When the South began to treat captured Union black soldiers – they were referred to as Colored Troops in the parlance of the time – as escaped slaves rather than prisoners of war, the North finally broke existing agreements regarding prisoners and the development of prisoner of war camps for extended custody began in the warring states. In the North camps opened in Ohio, Michigan, Pennsylvania, New York, and elsewhere, often on the sites of former training camps for the steadily growing Union armies. Captured Confederate troops often found better rations and living conditions than they had experienced within the ranks of the dwindling Southern armies, at least until arriving at the prison camps.
In the South, Union troops held in Southern camps found somewhat different conditions. Many of the Southern camps were built near water which in the extended months of the Southern summer became mosquito-infested swamps, with attendant malaria spreading among the prisoners. Cholera and typhus were also rampant in some camps. The South had little food for its troops and less for its prisoners, a situation that worsened steadily as the war went on.
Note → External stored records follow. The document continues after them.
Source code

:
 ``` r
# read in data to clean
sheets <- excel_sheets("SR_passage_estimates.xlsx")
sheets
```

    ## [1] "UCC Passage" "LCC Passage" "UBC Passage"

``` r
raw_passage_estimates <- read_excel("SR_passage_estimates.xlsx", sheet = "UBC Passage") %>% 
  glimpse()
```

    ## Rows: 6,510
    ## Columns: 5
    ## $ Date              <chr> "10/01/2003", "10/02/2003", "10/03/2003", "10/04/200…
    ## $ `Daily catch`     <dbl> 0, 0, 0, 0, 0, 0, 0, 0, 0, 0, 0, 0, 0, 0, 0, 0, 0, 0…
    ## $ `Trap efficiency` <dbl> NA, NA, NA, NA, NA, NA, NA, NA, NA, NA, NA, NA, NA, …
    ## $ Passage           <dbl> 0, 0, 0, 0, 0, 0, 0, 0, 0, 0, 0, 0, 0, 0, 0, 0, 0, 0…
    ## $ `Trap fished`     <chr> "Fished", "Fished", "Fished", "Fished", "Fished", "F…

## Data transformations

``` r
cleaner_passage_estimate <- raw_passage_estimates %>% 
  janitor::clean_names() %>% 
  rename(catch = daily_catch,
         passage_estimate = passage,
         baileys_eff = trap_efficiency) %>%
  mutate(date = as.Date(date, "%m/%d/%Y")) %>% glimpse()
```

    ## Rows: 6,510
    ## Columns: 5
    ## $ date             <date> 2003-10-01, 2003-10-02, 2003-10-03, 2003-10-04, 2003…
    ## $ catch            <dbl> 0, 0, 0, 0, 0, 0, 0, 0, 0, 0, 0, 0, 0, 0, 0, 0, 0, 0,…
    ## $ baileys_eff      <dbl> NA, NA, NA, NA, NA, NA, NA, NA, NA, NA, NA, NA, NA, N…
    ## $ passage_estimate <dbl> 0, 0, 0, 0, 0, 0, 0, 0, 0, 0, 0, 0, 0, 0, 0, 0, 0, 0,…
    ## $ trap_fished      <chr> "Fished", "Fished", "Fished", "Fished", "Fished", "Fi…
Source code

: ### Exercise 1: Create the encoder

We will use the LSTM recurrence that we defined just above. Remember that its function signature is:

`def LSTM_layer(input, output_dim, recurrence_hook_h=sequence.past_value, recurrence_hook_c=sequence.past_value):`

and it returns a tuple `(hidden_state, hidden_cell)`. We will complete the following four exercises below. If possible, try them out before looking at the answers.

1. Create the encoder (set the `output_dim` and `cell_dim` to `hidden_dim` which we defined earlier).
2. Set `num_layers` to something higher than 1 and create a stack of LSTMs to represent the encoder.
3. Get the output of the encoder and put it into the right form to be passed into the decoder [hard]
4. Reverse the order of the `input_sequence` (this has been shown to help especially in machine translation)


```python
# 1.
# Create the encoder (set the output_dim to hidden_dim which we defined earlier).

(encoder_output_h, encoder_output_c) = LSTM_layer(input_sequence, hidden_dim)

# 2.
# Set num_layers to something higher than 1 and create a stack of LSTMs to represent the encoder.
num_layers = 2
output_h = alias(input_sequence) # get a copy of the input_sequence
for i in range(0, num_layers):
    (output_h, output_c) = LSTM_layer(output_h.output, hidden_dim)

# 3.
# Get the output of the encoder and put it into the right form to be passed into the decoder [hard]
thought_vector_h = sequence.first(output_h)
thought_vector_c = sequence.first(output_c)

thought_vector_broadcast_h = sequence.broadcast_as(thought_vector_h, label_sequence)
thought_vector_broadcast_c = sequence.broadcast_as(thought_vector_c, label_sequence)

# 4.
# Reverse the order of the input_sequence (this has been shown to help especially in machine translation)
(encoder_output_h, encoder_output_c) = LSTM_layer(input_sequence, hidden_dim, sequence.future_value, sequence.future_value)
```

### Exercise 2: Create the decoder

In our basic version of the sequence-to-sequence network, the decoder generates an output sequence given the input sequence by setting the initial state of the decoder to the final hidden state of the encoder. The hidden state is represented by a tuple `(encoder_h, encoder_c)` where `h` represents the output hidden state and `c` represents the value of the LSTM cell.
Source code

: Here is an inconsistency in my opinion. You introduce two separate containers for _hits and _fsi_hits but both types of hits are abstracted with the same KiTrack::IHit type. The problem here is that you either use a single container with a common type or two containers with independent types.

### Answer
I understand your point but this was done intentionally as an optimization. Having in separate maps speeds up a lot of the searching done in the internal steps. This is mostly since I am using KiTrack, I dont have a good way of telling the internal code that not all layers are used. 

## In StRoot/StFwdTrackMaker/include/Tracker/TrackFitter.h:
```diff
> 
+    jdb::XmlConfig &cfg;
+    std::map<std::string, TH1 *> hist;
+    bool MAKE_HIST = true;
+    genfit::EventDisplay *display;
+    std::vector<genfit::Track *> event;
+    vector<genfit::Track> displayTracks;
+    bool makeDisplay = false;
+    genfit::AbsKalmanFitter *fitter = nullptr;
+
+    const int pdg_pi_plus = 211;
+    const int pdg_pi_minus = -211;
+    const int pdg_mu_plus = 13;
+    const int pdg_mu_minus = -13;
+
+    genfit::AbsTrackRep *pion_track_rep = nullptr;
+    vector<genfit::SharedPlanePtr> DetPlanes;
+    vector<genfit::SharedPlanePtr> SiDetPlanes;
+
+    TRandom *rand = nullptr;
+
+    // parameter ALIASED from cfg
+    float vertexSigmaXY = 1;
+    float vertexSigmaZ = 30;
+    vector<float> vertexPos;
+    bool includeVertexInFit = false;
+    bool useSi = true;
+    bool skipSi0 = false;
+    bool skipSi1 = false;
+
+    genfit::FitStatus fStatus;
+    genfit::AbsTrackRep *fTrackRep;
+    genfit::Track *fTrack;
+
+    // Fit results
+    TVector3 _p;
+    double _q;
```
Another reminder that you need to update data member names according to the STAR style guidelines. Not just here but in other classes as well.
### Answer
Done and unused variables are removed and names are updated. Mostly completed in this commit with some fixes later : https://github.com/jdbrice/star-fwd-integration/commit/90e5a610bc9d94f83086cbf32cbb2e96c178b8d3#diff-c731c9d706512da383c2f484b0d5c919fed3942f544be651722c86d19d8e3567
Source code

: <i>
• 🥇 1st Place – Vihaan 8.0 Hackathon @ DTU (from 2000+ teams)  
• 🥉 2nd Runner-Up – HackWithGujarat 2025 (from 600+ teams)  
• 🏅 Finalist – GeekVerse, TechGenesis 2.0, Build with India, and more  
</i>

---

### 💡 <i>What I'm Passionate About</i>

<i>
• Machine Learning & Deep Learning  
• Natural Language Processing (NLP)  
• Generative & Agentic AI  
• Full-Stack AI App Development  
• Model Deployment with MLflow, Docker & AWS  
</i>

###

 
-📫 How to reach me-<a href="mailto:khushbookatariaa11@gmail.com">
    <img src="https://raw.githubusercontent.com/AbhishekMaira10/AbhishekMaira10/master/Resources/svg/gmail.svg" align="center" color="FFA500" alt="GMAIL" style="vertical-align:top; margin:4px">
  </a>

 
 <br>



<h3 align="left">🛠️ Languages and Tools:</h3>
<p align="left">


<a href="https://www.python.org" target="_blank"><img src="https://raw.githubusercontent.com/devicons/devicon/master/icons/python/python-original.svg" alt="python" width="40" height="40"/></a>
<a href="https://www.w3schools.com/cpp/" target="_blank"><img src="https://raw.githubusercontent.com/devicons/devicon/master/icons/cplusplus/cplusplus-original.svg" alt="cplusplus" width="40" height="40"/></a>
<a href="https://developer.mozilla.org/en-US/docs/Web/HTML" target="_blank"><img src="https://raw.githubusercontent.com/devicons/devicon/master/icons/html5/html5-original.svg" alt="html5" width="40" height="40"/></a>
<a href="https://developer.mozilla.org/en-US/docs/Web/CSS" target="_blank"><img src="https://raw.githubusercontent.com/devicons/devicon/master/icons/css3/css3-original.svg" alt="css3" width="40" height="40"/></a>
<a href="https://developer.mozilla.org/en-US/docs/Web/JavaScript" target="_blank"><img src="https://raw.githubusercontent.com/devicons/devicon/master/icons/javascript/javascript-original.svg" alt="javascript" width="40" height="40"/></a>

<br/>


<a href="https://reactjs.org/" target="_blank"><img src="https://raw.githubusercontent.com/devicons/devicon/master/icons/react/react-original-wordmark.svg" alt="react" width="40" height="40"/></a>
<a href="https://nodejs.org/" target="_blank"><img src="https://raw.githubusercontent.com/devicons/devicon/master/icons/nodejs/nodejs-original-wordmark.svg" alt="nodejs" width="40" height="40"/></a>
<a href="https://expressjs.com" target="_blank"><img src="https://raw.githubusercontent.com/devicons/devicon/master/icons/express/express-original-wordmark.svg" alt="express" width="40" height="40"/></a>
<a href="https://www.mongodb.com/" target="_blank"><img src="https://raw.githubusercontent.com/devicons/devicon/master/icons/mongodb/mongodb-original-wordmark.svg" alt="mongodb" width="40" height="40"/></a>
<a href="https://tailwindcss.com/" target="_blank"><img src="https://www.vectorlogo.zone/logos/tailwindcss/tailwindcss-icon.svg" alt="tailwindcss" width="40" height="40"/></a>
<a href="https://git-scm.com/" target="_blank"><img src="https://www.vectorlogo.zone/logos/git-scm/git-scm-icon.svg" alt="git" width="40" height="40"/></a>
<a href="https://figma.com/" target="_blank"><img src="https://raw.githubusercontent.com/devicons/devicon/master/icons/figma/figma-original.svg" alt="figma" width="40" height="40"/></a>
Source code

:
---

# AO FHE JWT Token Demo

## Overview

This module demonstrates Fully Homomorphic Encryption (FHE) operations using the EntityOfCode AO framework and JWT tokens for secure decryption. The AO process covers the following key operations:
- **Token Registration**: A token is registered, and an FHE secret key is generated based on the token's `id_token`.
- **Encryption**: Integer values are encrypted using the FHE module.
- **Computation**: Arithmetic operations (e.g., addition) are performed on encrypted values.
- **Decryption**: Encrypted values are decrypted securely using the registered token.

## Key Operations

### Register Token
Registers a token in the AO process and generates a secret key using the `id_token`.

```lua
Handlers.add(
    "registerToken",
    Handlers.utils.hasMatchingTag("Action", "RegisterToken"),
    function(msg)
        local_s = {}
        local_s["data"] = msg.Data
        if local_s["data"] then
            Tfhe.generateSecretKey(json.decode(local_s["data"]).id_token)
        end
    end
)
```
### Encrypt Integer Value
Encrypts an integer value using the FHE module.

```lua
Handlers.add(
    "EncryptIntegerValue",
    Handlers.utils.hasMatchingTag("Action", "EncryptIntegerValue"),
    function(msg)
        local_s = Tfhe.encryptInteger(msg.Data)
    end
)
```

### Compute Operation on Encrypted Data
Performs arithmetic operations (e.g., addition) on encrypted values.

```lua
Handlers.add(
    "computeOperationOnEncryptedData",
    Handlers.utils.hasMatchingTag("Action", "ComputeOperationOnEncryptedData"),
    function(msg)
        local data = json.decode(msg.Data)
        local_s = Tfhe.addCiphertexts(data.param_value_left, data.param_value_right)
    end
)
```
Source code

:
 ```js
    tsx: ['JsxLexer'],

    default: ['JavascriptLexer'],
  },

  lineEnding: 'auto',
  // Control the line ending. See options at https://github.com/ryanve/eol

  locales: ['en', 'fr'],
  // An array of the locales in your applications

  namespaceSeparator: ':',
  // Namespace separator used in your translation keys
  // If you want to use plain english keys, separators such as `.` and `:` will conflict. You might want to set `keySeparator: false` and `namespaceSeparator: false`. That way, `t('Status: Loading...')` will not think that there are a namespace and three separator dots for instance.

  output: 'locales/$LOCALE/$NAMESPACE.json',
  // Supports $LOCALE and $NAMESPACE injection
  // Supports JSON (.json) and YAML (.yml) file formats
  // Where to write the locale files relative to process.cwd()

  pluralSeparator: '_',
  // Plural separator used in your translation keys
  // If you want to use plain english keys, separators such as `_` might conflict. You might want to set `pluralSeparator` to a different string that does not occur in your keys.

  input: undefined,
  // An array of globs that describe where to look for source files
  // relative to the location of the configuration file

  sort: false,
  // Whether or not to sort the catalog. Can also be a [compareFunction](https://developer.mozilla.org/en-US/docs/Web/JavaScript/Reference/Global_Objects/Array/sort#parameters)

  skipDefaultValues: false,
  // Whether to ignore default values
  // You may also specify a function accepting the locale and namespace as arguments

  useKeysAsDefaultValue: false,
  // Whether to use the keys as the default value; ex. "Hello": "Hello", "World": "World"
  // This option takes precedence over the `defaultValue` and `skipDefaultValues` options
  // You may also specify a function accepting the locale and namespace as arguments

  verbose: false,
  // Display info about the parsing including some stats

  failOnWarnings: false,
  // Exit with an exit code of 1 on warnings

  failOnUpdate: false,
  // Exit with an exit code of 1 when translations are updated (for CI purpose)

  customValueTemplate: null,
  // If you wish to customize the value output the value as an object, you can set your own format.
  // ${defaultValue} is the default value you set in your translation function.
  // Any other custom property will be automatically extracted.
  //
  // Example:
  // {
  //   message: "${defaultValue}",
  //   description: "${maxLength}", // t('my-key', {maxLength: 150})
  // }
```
As has been the case in all wars throughout history, some officers and men chosen to serve as jailers over their vanquished enemies became tyrants without conscience, doing all they could to heighten the misery of their charges. Southern prisons became notorious for the suffering of the men held within, their names synonymous with misery. One such was Richmond’s Libby Prison. Another was Camp Sumter, known to history as Andersonville.
Camp Sumter (known in the North as Andersonville Prison) was opened in south central Georgia during the winter of 1864, and during its just over one year of operation held up to 45,000 Union prisoners. Of these, almost 13,000 died. Some deaths were from complications of battlefield wounds poorly treated, but most were from malnutrition leading to scurvy, dysentery, typhus, and other deadly diseases which today are easily controlled through proper diet and hygiene. The prisoners subsided largely on parched corn, chicory weed, and rarely, dried salted fish.
The main source of freshwater was Stockade Creek, which ran through the camp inside the fence line, and was unfortunately used by many men as both a washing place and a sewer, ensuring that the water further downstream but still within the camp was polluted. Warmth was provided by open firepits and a few scattered stoves, and while the camp was surrounded by forest little wood was provided to the prisoners, nor were they permitted to forage.
During wet months or following heavy summer rains, Stockade Creek turned a large portion of the enclosed grounds into bogs and swamp, infested with the impressively aggressive mosquitos and blackflies of the Deep South. Despite these and the diseases they carried, the majority of the deaths in the camp were from other causes, chiefly scorbutic dysentery (known as the bloody flux) a severe form of diarrhea caused by a shortage of vitamin C.
The majority of prisoners lived in thrown together hovels covered with scraps of blankets or rags, or else in the open air, as the construction of the planned wooden huts to house the prisoners were never completed.